Марсиаль помрачнел. Бывали минуты, когда он не мог бы сказать по совести — любит он сына или нет. С тех пор как Жан-Пьеру минуло пятнадцать, отношения отца с сыном стали неровными. Марсиаль с трудом переносил развязность мальчишки, его зачастую наглые выходки. Он не узнавал себя в нем. Слишком они были разные. И говорили на разных языках. Между ними то и дело происходили стычки. Иногда само присутствие Жан-Пьера стесняло Марсиаля. Он был совсем не прочь, чтобы сын убрался с глаз долой. Куда приятнее остаться единственным мужчиной при двух своих женщинах. Наверно, отцовское чувство не столь глубоко, как обычно считают. «В конце концов, — размышлял Марсиаль, — кошки не узнают своих котят, как только те перестают в них нуждаться. У животных родительские чувства длятся всего несколько месяцев, а потом исчезают до следующего помета. Природа вовсе не требует, чтобы родители продолжали любить потомство, когда оно взрослеет».
Другое дело Иветта…
— А впрочем, — продолжал Жан-Пьер, — можешь не волноваться. Теперь уже осталось недолго.
— Ты имеешь в виду, что все сметет революция?
— «Это будет лишь только начало», — насмешливо процитировала Иветта.
— Что ж, тем лучше. Пусть придет революция! Плакать не буду.
— Ну уж, ну! — сказала Дельфина.
— Уверяю тебя, я лично плакать не собираюсь. Мне терять нечего. Наоборот, зрелище получится занимательное.
Он вспомнил, что мадам Сарла высказала сходную мысль, а он ее тогда еще упрекнул.
— Зрелище? — переспросила Дельфина. — Ну знаешь, веселые у тебя шуточки!
— Уверяю тебя. Не каждый день приходится видеть, как рушится старый мир.
— Может, это и так, да только время зрителей миновало, — заметил Жан-Пьер. — Зря ты воображаешь, что сможешь преспокойно любоваться этим грандиозным хеппенингом из своего окна… Хочешь не хочешь — придется стать участником.
— Ну и что ж такого. Стану.
— Сомневаюсь.
— Почему же это?
— Да потому, что ты еще ни разу в жизни не сделал выбора.

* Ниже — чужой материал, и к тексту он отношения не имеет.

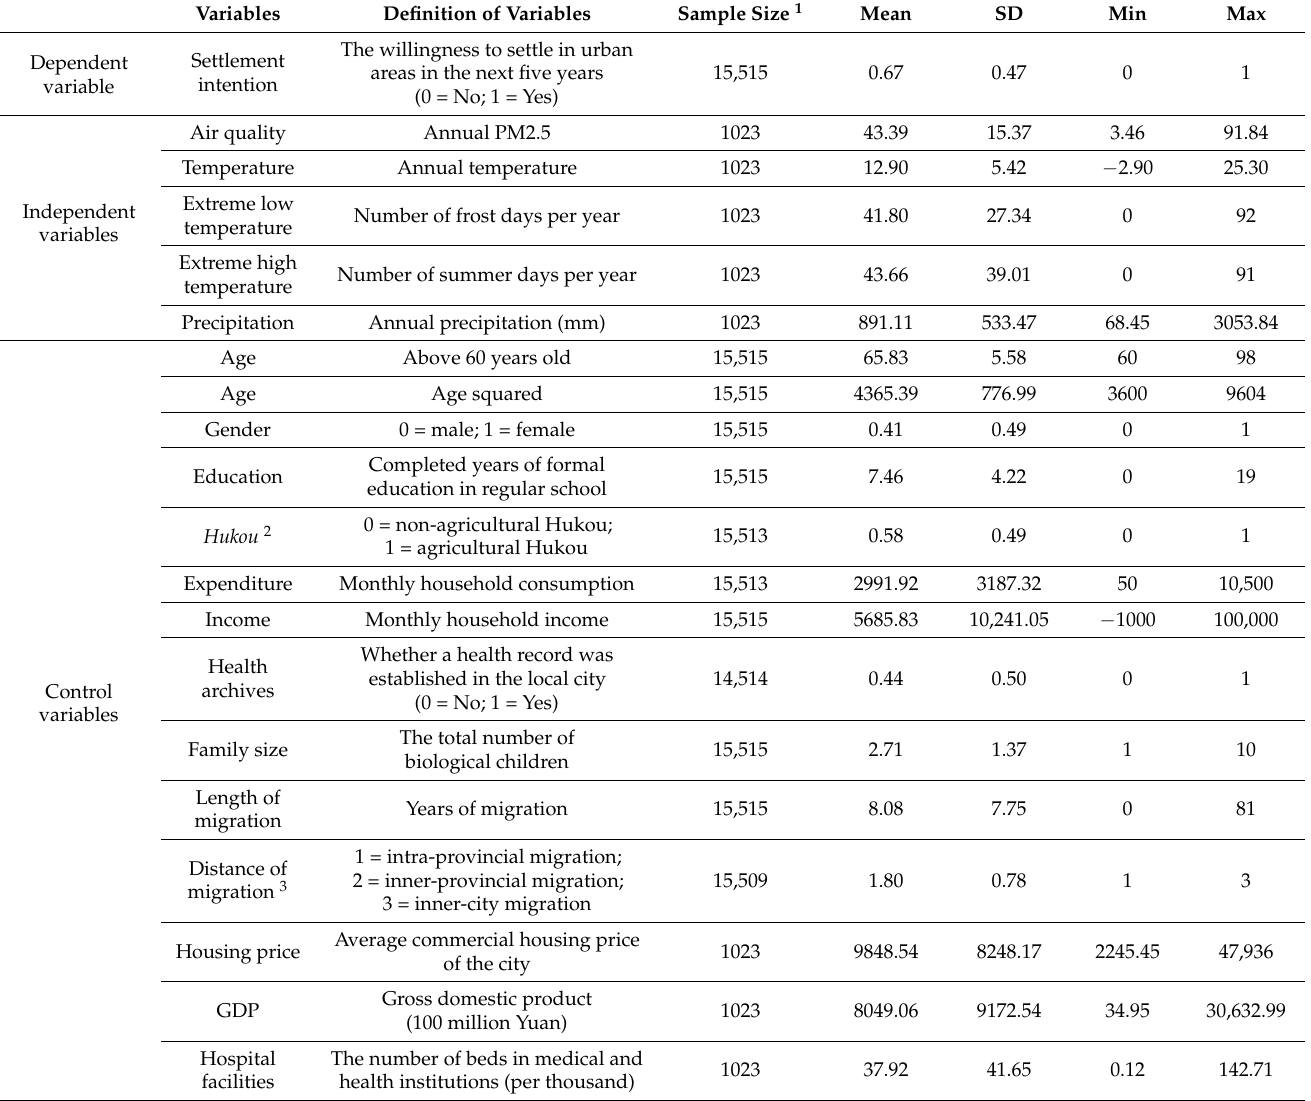
Table 1. The descriptive statistics of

— С чего ты взял? Ты прекрасно знаешь — у меня есть политические убеждения. Я голосую. Исполняю свой долг гражда…
— Участвовать в выборах и сделать выбор — это не одно и то же. Ты голосуешь за левых центристов, как добрая половина французов, потому что это стало модным еще с 1936 года. Но принимать настоящее участие в борьбе — это совсем другое дело. Для этого тебе не хватает веры.
— То есть как это?
— Ты ни во что не веришь. У тебя нет четких взглядов на историю.
— У тебя, что ли, есть?
— Во время майских событий я доказал, на чьей я стороне.